Sunday, August 8, 2010

fear and fascination


Back in Venice Sunday afternoon, word spreads along the docks that the moratorium has lifted. I check on-line but find no corroboration, but the vibe in Venice is upbeat and somebody must know something. It's the next step, a logical progression for the return to normalcy. We're to run a crew change during the night to Visca Knoll, due south of Mobile, taking a dozen guys to an offshore construction site where they'll spend the next two weeks working hard to kill time. I watch from the bridge as they arrive through the night, dropped off by wives or girlfriends; one car has tired-looking kids in the back seat, but they hug their dad and wave from the window pulling away. It's midnight.

We're to leave the dock at 0400, but until then, I'm left alone with study materials, still working to upgrade my license, to pass a written test in navigational competence. The discipline of navigation, like that of any science, is a considerable compilation, a mountain of miscellany amassed over millennia, an accumulation both linked and unlinked, methodical and erratic, one that's consumed heaps of resources, spent millions of lives and deaths each lived to the utmost and pushed to the extreme, both blessed and cursed by fear and fascination, terror and bliss.

Underway and offshore, fish and shrimp boats have returned to litter the night radar screen with excessive florescence, a smattering of obstacles each claiming its right of way. I spin the wheel back and forth, dodge right and left to give them a wide-enough berth.
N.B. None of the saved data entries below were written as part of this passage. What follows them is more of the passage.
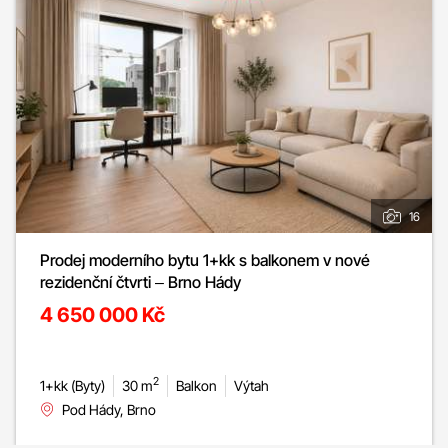
16
Prodej moderního bytu 1+kk s balkonem v nové
rezidenční čtvrti – Brno Hády
4 650 000 Kč
2
1+kk (Byty)
30 m
Balkon
Výtah
Pod Hády, Brno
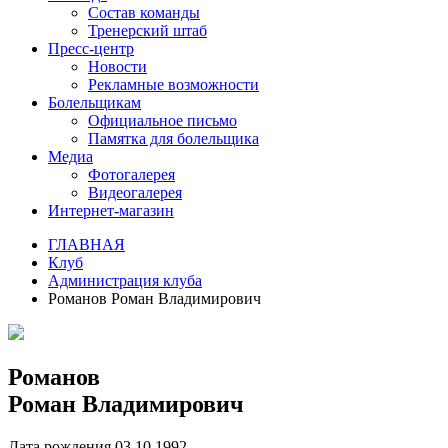
Состав команды
Тренерский штаб
Пресс-центр
Новости
Рекламные возможности
Болельщикам
Официальное письмо
Памятка для болельщика
Медиа
Фотогалерея
Видеогалерея
Интернет-магазин
ГЛАВНАЯ
Клуб
Администрация клуба
Романов Роман Владимирович
Романов
Роман Владимирович
Дата рождения
03.10.1992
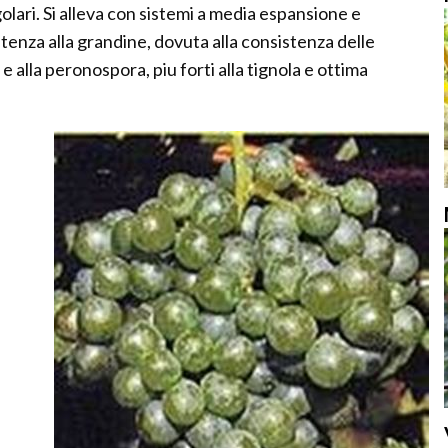
olari. Si alleva con sistemi a media espansione e
enza alla grandine, dovuta alla consistenza delle
e alla peronospora, piu forti alla tignola e ottima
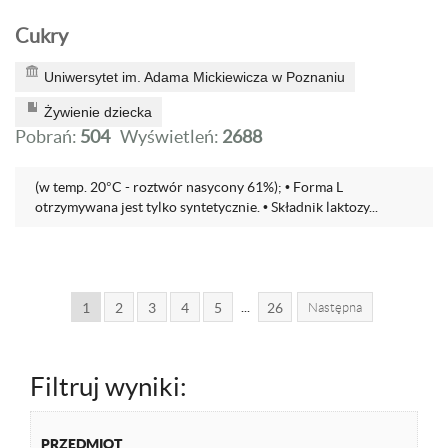
Cukry
Uniwersytet im. Adama Mickiewicza w Poznaniu
Żywienie dziecka
Pobrań:
504
Wyświetleń:
2688
(w temp. 20°C - roztwór nasycony 61%); • Forma L
otrzymywana jest tylko syntetycznie. • Składnik laktozy...
...
1
2
3
4
5
26
Następna
Filtruj wyniki:
PRZEDMIOT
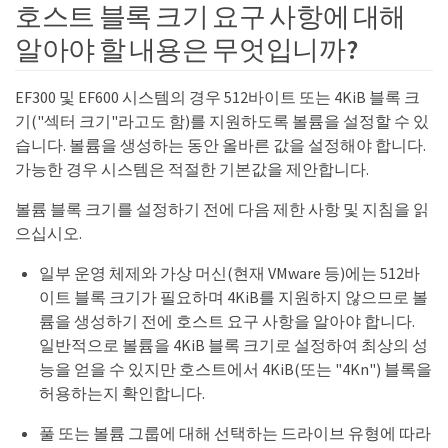
호스트 블록 크기 요구 사항에 대해
알아야 할 내용은 무엇입니까?
EF300 및 EF600 시스템의 경우 512바이트 또는 4KiB 블록 크
기("섹터 크기"라고도 함)를 지원하도록 볼륨을 설정할 수 있
습니다. 볼륨을 생성하는 동안 올바른 값을 설정해야 합니다.
가능한 경우 시스템은 적절한 기본값을 제안합니다.
볼륨 블록 크기를 설정하기 전에 다음 제한 사항 및 지침을 읽
으십시오.
일부 운영 체제와 가상 머신(현재 VMware 등)에는 512바
이트 블록 크기가 필요하며 4KiB를 지원하지 않으므로 볼
륨을 생성하기 전에 호스트 요구 사항을 알아야 합니다.
일반적으로 볼륨을 4KiB 블록 크기로 설정하여 최상의 성
능을 얻을 수 있지만 호스트에서 4KiB(또는 "4Kn") 블록을
허용하는지 확인합니다.
풀 또는 볼륨 그룹에 대해 선택하는 드라이브 유형에 따라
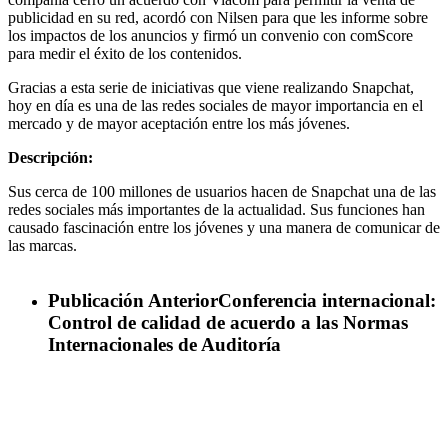
publicidad en su red, acordó con Nilsen para que les informe sobre
los impactos de los anuncios y firmó un convenio con comScore
para medir el éxito de los contenidos.
Gracias a esta serie de iniciativas que viene realizando Snapchat,
hoy en día es una de las redes sociales de mayor importancia en el
mercado y de mayor aceptación entre los más jóvenes.
Descripción:
Sus cerca de 100 millones de usuarios hacen de Snapchat una de las
redes sociales más importantes de la actualidad. Sus funciones han
causado fascinación entre los jóvenes y una manera de comunicar de
las marcas.
Publicación Anterior
Conferencia internacional:
Control de calidad de acuerdo a las Normas
Internacionales de Auditoría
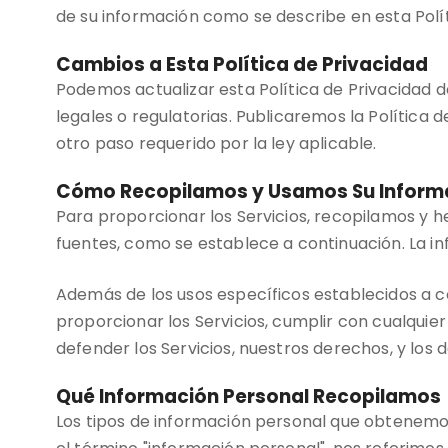
de su información como se describe en esta Polít
Cambios a Esta Política de Privacidad
Podemos actualizar esta Política de Privacidad d
legales o regulatorias. Publicaremos la Política 
otro paso requerido por la ley aplicable.
Cómo Recopilamos y Usamos Su Informa
Para proporcionar los Servicios, recopilamos y 
fuentes, como se establece a continuación. La 
Además de los usos específicos establecidos a 
proporcionar los Servicios, cumplir con cualquier
defender los Servicios, nuestros derechos, y los 
Qué Información Personal Recopilamos
Los tipos de información personal que obtenemo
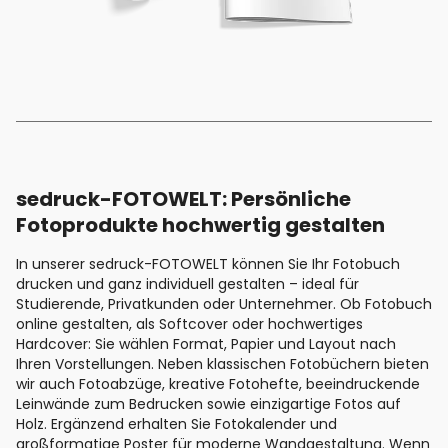
sedruck-FOTOWELT: Persönliche
Fotoprodukte hochwertig gestalten
In unserer sedruck-FOTOWELT können Sie Ihr Fotobuch
drucken und ganz individuell gestalten – ideal für
Studierende, Privatkunden oder Unternehmer. Ob Fotobuch
online gestalten, als Softcover oder hochwertiges
Hardcover: Sie wählen Format, Papier und Layout nach
Ihren Vorstellungen. Neben klassischen Fotobüchern bieten
wir auch Fotoabzüge, kreative Fotohefte, beeindruckende
Leinwände zum Bedrucken sowie einzigartige Fotos auf
Holz. Ergänzend erhalten Sie Fotokalender und
großformatige Poster für moderne Wandgestaltung. Wenn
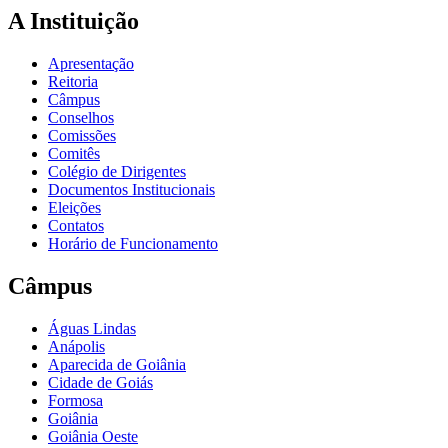
A Instituição
Apresentação
Reitoria
Câmpus
Conselhos
Comissões
Comitês
Colégio de Dirigentes
Documentos Institucionais
Eleições
Contatos
Horário de Funcionamento
Câmpus
Águas Lindas
Anápolis
Aparecida de Goiânia
Cidade de Goiás
Formosa
Goiânia
Goiânia Oeste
Their catch will continue to be "nose-tested", as it has been for months. According to a fisheries spokesperson on the radio the other day, no seafood caught since the well blew has failed the nose test. It's all been safe, the whole time. Somehow, that just doesn't seem likely, but Americans continue to consume literal tons of Louisiana seafood--although perhaps unknowingly--and they're paying more for it than ever.
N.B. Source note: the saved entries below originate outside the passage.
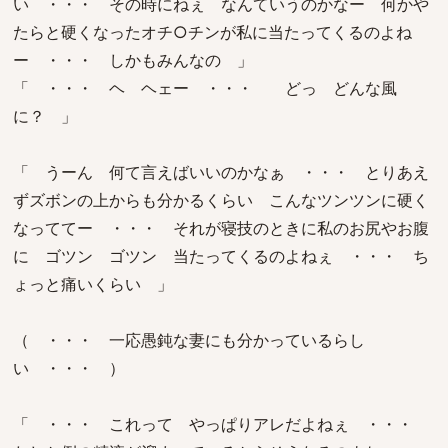
い ・・・ その時にねぇ なんていうのかなー 何かや
たらと硬くなったオチ○チンが私に当たってくるのよね
ー ・・・ しかもみんなの 」
「 ・・・ ヘ ヘェー ・・・ どっ どんな風
に？ 」
「 うーん 何て言えばいいのかなぁ ・・・ とりあえ
ずズボンの上からも分かるくらい こんなツンツンに硬く
なっててー ・・・ それが寝技のときに私のお尻やお腹
に ゴツン ゴツン 当たってくるのよねぇ ・・・ ち
ょっと痛いくらい 」
（ ・・・ 一応愚鈍な妻にも分かっているらし
い ・・・ ）
「 ・・・ これって やっぱりアレだよねぇ ・・・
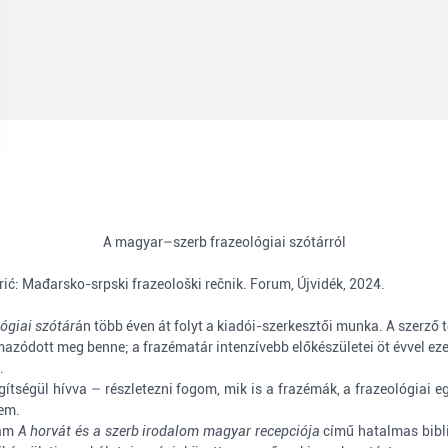
A magyar–szerb frazeológiai szótárról
rić: Mađarsko-srpski frazeološki rečnik. Forum, Újvidék, 2024.
ógiai szótár
án több éven át folyt a kiadói-szerkesztői munka. A szerző t
azódott meg benne; a frazématár intenzívebb előkészületei öt évvel ezelő
.
egítségül hívva – részletezni fogom, mik is a frazémák, a frazeológiai
lem.
tam
A horvát és a szerb irodalom magyar recepciója
című hatalmas bibli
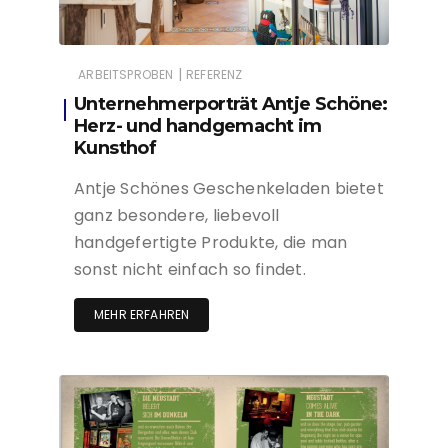
|
ARBEITSPROBEN
REFERENZ
Unternehmerporträt Antje Schöne:
Herz- und handgemacht im
Kunsthof
Antje Schönes Geschenkeladen bietet
ganz besondere, liebevoll
handgefertigte Produkte, die man
sonst nicht einfach so findet.
MEHR ERFAHREN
I check instruments and waypoints, two radars, an electronic gps plotter and depth sounder, an old-school compass and binnacle, but I know where I am. Navigation in these parts is done primarily by memory, enough recognizable platforms and coastal sea buoys to keep most vessels on course. I know now that the planet may be perfectly dissected into mathematical divisions and that visual clues exist in the cosmos to help us determine where we are, to plot a fix and a course, to help keep our ass off the beach. I've learned that the nautical mile is exactly one minute of angle along a meridian of Earth and that an azimuth applied to certain equations, formulae discovered and extracted by obsessively smart people, may be plugged into tables from the nautical almanac, and that the result will make terrifying sense. I know that it's all beautiful. By the time we reach Visca Knoll, a slither of red moon has appeared and crawled southward. It rests just above our destination.